Şaşıran kapitalizmin, savaş consiglieresi Biden, şaşırıp soykırım diyor. Birileri uyarıcı bildiri yayımlayan amiralleri gözaltına alıyor. Değişimin ortaya çıkardığı kaosla, bir bakan, 6 liraya ürettiği malı 36 liraya kendine satarak, şaşırmışlığın ne boyutta olduğunu bizlere gösteriyor.
Kapitalizm, her zamankinden daha fazla savaşa mecbur olduğu bir dönemin çaresizliğinde. Savaşlara karşı çıkmalıyız. Savaş emperyalist kan emicilerinin isteğidir. Antiemperyalist olmak savaşa karşı olmaktır.

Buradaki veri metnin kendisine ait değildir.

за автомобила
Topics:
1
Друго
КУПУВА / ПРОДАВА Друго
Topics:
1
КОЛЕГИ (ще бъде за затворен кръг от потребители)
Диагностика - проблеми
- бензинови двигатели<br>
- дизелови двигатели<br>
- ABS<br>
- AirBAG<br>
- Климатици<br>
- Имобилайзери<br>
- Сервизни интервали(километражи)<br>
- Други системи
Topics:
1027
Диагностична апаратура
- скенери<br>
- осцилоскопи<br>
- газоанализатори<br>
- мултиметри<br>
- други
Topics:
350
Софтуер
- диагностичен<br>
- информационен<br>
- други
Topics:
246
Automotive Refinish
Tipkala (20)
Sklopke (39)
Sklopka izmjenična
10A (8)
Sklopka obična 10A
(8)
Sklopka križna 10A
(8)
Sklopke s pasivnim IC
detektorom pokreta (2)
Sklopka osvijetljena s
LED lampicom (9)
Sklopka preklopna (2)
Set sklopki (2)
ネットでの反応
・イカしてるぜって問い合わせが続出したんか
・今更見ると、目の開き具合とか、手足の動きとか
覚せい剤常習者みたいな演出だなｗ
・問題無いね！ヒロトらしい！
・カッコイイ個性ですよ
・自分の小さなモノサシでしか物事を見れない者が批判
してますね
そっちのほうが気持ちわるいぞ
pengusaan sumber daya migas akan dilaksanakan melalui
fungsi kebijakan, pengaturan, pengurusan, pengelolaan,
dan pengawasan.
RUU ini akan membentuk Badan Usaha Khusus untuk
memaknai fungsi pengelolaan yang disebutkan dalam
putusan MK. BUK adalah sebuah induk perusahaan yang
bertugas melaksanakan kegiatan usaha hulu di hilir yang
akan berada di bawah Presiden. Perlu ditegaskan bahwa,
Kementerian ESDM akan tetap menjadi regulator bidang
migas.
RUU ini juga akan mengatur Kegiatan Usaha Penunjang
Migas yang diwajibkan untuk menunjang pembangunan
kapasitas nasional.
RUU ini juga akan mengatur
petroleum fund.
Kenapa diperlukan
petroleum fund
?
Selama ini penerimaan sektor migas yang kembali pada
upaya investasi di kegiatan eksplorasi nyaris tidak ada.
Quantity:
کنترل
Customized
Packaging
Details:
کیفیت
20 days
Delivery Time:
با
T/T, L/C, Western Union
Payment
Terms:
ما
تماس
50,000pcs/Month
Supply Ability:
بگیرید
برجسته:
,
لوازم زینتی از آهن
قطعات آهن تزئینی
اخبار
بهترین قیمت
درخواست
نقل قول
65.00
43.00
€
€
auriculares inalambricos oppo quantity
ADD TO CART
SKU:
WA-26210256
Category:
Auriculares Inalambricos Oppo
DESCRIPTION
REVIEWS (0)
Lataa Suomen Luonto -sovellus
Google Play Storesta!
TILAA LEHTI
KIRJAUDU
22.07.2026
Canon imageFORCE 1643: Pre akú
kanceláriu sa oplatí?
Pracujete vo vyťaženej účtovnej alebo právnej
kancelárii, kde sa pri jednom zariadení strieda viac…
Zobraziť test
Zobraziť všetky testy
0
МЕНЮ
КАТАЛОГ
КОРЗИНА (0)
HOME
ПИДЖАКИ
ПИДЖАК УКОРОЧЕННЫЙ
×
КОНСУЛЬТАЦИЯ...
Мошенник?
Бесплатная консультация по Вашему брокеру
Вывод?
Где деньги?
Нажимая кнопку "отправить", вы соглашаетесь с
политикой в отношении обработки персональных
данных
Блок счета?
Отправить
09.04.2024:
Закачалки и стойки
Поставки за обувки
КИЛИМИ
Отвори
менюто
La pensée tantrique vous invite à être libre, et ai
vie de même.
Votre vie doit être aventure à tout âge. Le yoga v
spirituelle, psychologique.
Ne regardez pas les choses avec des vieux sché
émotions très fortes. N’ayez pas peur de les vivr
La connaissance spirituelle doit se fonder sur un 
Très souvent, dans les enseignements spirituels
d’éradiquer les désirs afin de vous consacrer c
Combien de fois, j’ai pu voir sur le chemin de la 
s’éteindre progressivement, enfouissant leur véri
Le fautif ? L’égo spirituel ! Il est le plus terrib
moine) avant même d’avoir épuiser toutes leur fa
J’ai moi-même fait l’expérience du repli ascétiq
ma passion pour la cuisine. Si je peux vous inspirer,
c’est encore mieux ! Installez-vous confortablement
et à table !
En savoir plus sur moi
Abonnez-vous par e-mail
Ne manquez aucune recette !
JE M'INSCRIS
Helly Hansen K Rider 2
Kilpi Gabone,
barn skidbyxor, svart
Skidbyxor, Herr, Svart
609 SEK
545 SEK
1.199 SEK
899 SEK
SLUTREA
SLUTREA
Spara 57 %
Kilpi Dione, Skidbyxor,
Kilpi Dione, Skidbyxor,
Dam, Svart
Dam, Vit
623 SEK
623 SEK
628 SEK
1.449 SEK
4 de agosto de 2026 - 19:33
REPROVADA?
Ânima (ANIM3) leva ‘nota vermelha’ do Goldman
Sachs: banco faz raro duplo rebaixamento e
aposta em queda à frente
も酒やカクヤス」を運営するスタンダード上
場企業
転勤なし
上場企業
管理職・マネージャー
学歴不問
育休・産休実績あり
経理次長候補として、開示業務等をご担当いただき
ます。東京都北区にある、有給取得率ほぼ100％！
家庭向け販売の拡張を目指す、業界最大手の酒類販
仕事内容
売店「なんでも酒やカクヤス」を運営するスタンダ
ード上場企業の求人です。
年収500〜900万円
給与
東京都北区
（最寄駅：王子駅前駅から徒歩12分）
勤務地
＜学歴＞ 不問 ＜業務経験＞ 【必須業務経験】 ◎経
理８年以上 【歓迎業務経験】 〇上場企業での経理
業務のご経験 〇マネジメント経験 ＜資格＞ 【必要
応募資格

Bu saldırıya karşı, yeni emek cogniteryanın öncülüğünde, tüm dünyada doğacı, sömürüsüz barışçı dünya isteği yükseliyor.
Ülkemizde beklenen değişim, doğayı tahrip edenleri, doğanın en narin doğurganı kadına şiddeti ve tomurcukları çocuğa tacizi, akıl ve bilim dışı bir anlayışla, yaşam tarzına müdahaleyi ortadan kaldıracak olan değişimdir.
Bu değişim başlamıştır.
Her şey değişiyor, hiçbir şey eskisi gibi olmamıştı, olmayacak.
Eski ezberleri bırakıp şimdi ön alma zamanı.